SSI News Blog

Asylum seekers get together at Eid feast

Eid

Nothing brings people together like food. So, after 30 days of daylight fasting, the Eid al-Fitr holiday to celebrate the end of Ramadan is the ultimate unifying feast. SSI’s Community Kitchen Eid event brought together asylum seeker clients to enjoy delicious food while reflecting on the experience of practicing Islam in Australia.

Tuxedo-clad toddlers with tambourines ran around the Auburn Centre for Community among about 200 SSI Community Support Program clients, who are asylum seekers living in the community on temporary visas while their refugee status is being assessed.

On the lawn, clients set up cricket games, using double-stacked milk crates as wickets; others kicked soccer balls with the kids, and people inside played boardgames.

Music also features at the fortnightly Community Kitchen events, so guests were entertained by a male violinist, followed by a female singer. “It’s such a great space for clients to share their talents,” says SSI Case Manager Marcela Hart.

SSI volunteers served the long line of clients a Middle Eastern feast provided by Australian Relief Organisation (ARO), which was topped off by dessert shopped for and prepared by Sajeda, an SSI client from the Rohingya community, an Islamic ethnic group from Myanmar. And at the end of the celebration, guests took home grocery hampers delivered by Hillsong and Life Links.

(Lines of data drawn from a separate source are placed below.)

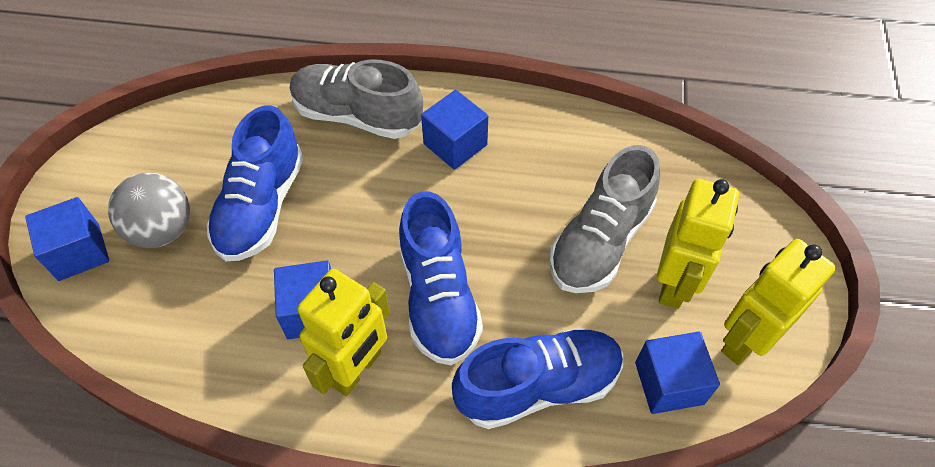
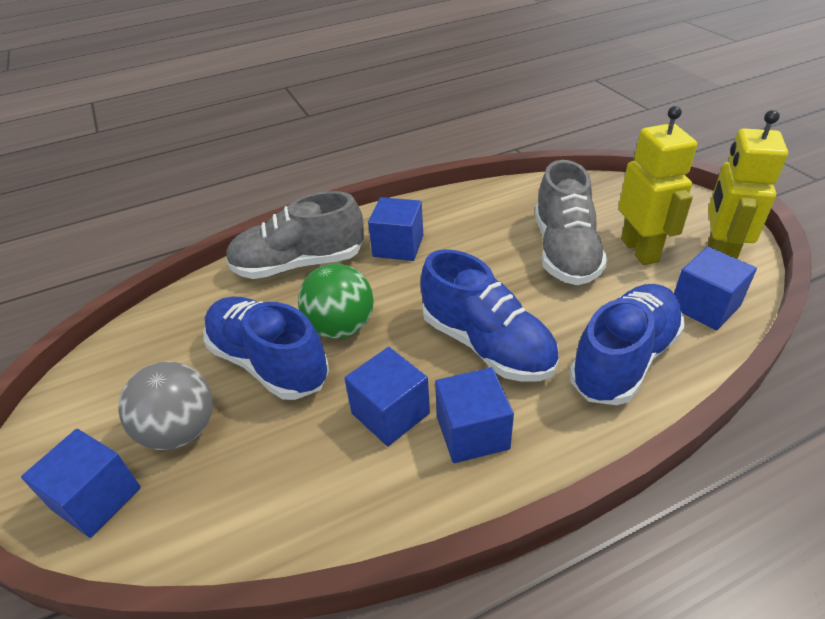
camera: 30 degrees left, 15 degrees down
blue shoe [206,105,304,261] -> blue shoe turned 150 degrees clockwise [203,296,329,400]
yellow robot [297,269,390,396] -> blue cube [435,367,514,463]
none -> green ball [298,264,374,339]

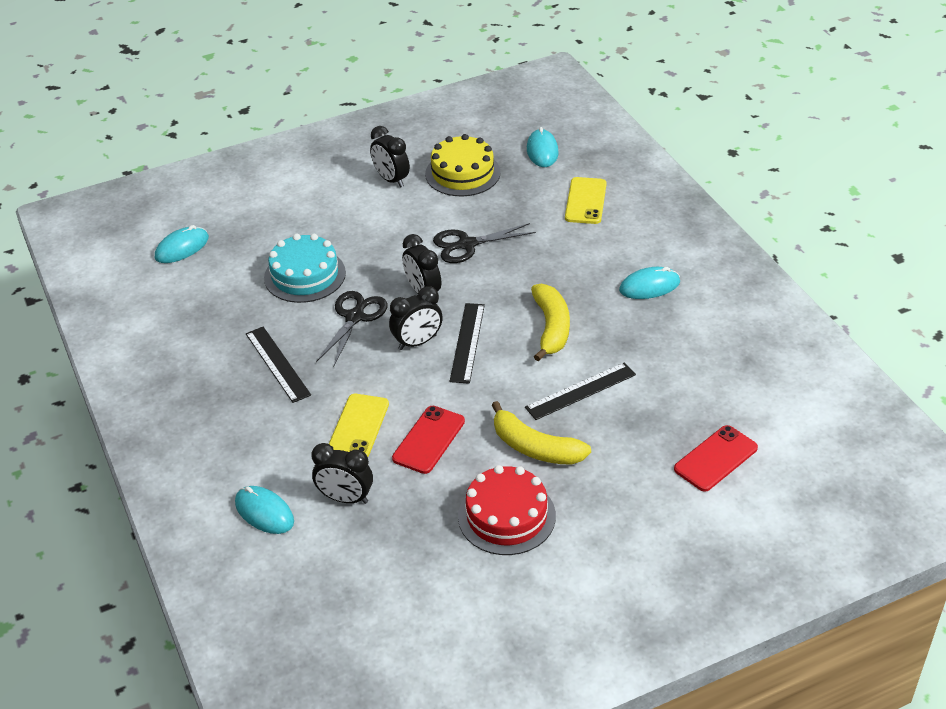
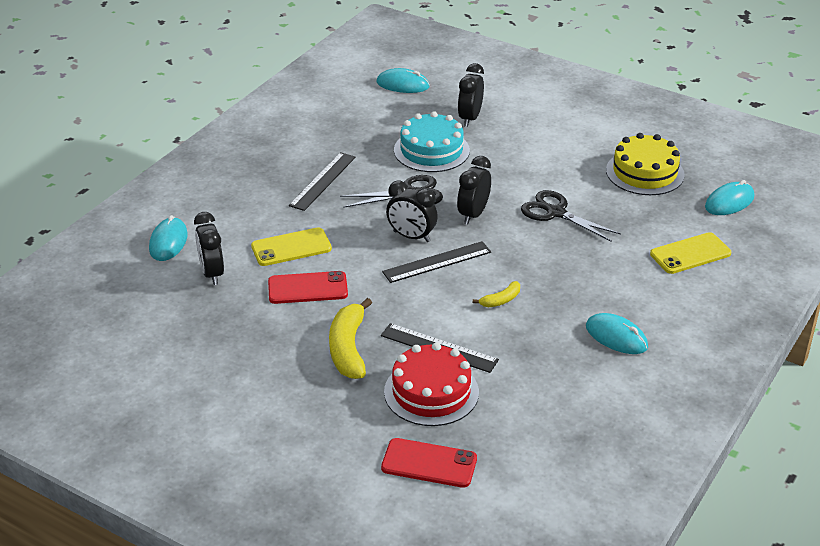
camera: 55 degrees right, 5 degrees down
black clock [370,126,410,188] -> black clock moved to [458,63,484,127]
red cake [458,465,556,555] -> red cake moved to [384,342,479,426]
yellow banana [531,284,570,362] -> yellow banana [473,281,520,307], size x0.51

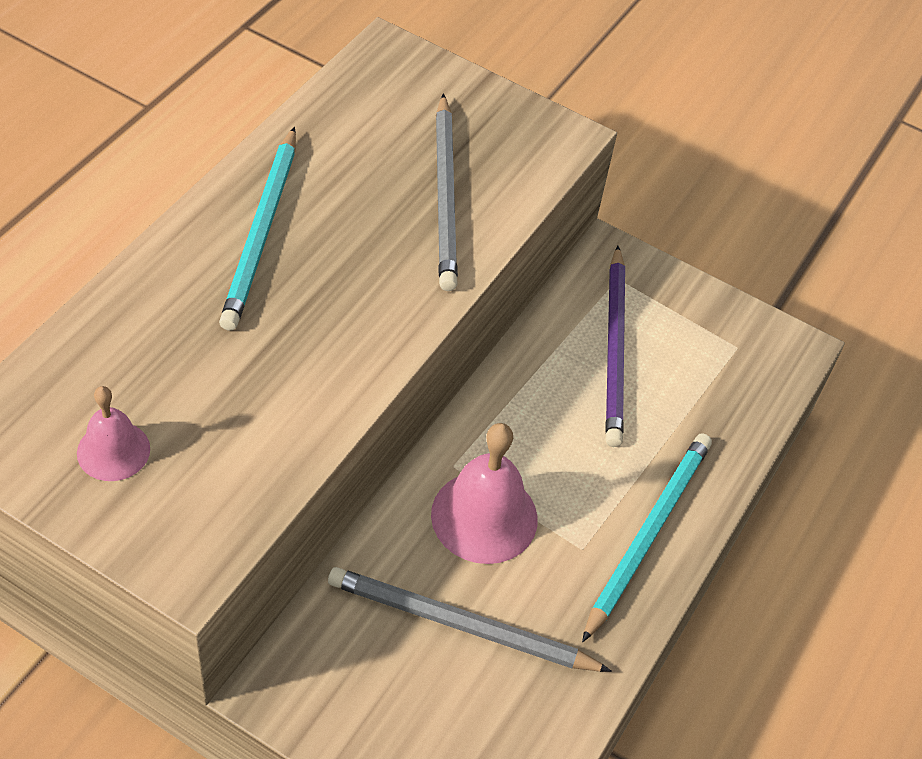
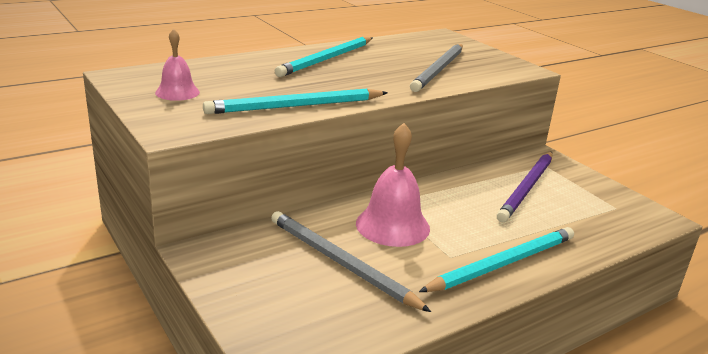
camera: 30 degrees right, 25 degrees down
none -> turquoise pencil [203,89,388,114]

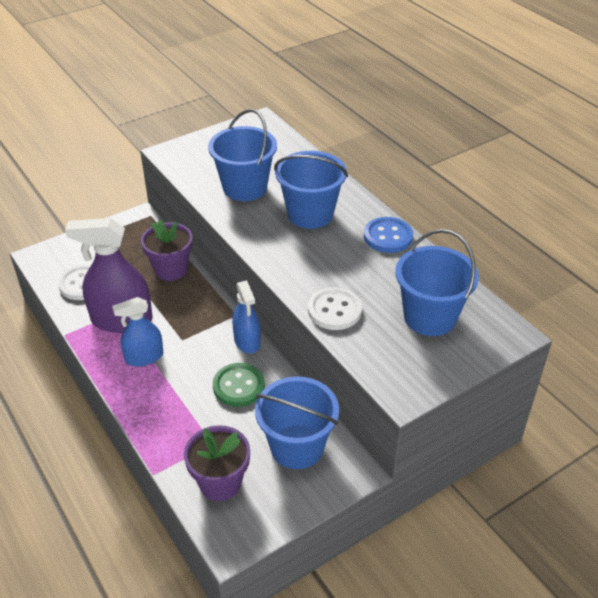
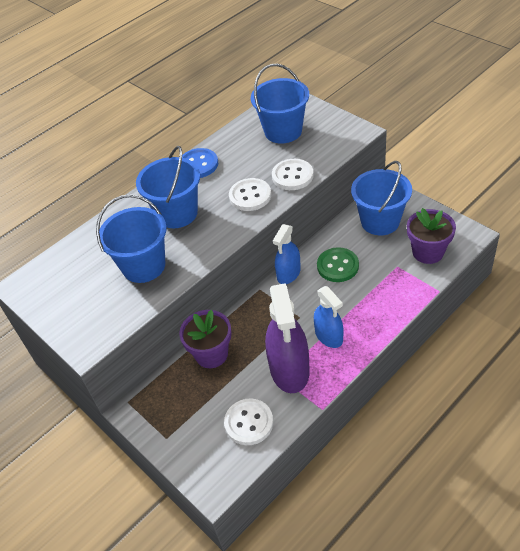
camera: 95 degrees left, 5 degrees up
blue spray bottle [232,280,260,354] -> blue spray bottle turned 150 degrees clockwise [273,224,301,284]
none -> white button [229,178,271,211]

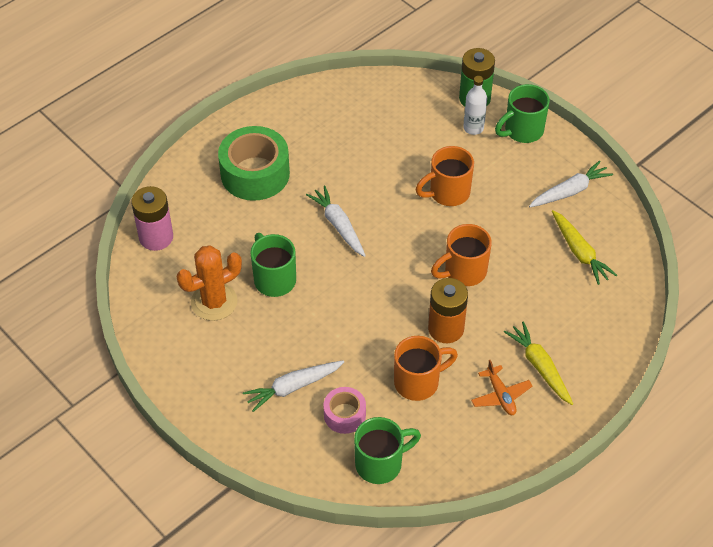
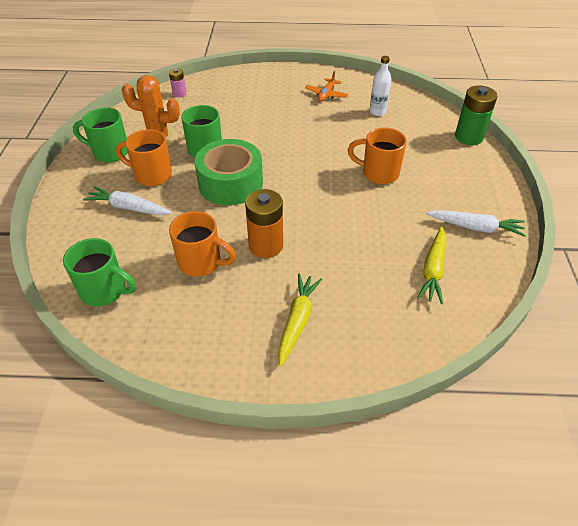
camera: 45 degrees right, 5 degrees down
pink battery [131,186,173,251] -> pink battery [169,69,186,97], size x0.53
green tape [218,126,290,201] -> green tape moved to [195,139,263,205]
white carrot [306,185,366,257] -> none
pink tape [324,387,366,434] -> none
orange mug [431,224,492,286] -> orange mug moved to [116,129,172,186]
white bottle [463,76,487,135] -> white bottle moved to [369,56,392,116]
orange plane [471,360,533,415] -> orange plane moved to [305,71,348,102]
green mug [495,84,550,143] -> green mug moved to [73,108,128,162]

Just as food unites people, the CEO of ARO, Cihan Tuman, is pleased that the Community Kitchen regularly brings different humanitarian organisations together to help people. “We are a young charity; it’s only been a year so far,” he said, speaking about the aid they’re providing overseas, digging wells and delivering relief to natural disaster zones. “We want to do some local stuff, so we checked to see if there was anything we could do to assist SSI.”